[[ SOURCE INFORMATION, beginning ]]

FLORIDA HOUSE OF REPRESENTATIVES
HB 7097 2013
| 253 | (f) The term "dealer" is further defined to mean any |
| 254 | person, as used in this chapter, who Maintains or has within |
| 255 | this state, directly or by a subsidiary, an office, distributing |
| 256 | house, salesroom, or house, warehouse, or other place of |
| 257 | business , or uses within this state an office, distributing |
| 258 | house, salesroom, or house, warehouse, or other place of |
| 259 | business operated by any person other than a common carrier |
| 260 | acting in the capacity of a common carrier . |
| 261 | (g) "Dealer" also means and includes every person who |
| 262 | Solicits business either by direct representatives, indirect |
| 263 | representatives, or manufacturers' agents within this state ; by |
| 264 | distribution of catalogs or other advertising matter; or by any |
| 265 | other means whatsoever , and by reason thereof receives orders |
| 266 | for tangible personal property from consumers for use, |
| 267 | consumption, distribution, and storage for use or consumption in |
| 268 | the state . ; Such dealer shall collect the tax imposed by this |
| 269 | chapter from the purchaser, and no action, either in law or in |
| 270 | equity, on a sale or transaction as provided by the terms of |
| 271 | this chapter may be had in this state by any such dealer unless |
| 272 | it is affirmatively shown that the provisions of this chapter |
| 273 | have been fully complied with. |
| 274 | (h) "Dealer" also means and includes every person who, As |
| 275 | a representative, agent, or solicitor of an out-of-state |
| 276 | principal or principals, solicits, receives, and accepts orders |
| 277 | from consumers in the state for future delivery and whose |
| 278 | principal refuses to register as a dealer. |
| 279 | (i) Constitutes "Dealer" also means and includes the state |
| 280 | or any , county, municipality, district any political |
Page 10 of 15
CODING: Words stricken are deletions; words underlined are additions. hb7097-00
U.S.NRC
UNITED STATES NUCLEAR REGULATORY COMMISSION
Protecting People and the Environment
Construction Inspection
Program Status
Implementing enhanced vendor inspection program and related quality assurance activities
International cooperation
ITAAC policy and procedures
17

[[ SOURCE INFORMATION, end ]]

WHAT THIS TASK INVOLVES: An exact copy of every entry is what's needed, so retype them all.

SOLUTION:
FLORIDA HOUSE OF REPRESENTATIVES
HB 7097 2013
| 253 | (f) The term "dealer" is further defined to mean any |
| 254 | person, as used in this chapter, who Maintains or has within |
| 255 | this state, directly or by a subsidiary, an office, distributing |
| 256 | house, salesroom, or house, warehouse, or other place of |
| 257 | business , or uses within this state an office, distributing |
| 258 | house, salesroom, or house, warehouse, or other place of |
| 259 | business operated by any person other than a common carrier |
| 260 | acting in the capacity of a common carrier . |
| 261 | (g) "Dealer" also means and includes every person who |
| 262 | Solicits business either by direct representatives, indirect |
| 263 | representatives, or manufacturers' agents within this state ; by |
| 264 | distribution of catalogs or other advertising matter; or by any |
| 265 | other means whatsoever , and by reason thereof receives orders |
| 266 | for tangible personal property from consumers for use, |
| 267 | consumption, distribution, and storage for use or consumption in |
| 268 | the state . ; Such dealer shall collect the tax imposed by this |
| 269 | chapter from the purchaser, and no action, either in law or in |
| 270 | equity, on a sale or transaction as provided by the terms of |
| 271 | this chapter may be had in this state by any such dealer unless |
| 272 | it is affirmatively shown that the provisions of this chapter |
| 273 | have been fully complied with. |
| 274 | (h) "Dealer" also means and includes every person who, As |
| 275 | a representative, agent, or solicitor of an out-of-state |
| 276 | principal or principals, solicits, receives, and accepts orders |
| 277 | from consumers in the state for future delivery and whose |
| 278 | principal refuses to register as a dealer. |
| 279 | (i) Constitutes "Dealer" also means and includes the state |
| 280 | or any , county, municipality, district any political |
Page 10 of 15
CODING: Words stricken are deletions; words underlined are additions. hb7097-00
U.S.NRC
UNITED STATES NUCLEAR REGULATORY COMMISSION
Protecting People and the Environment
Construction Inspection
Program Status
Implementing enhanced vendor inspection program and related quality assurance activities
International cooperation
ITAAC policy and procedures
17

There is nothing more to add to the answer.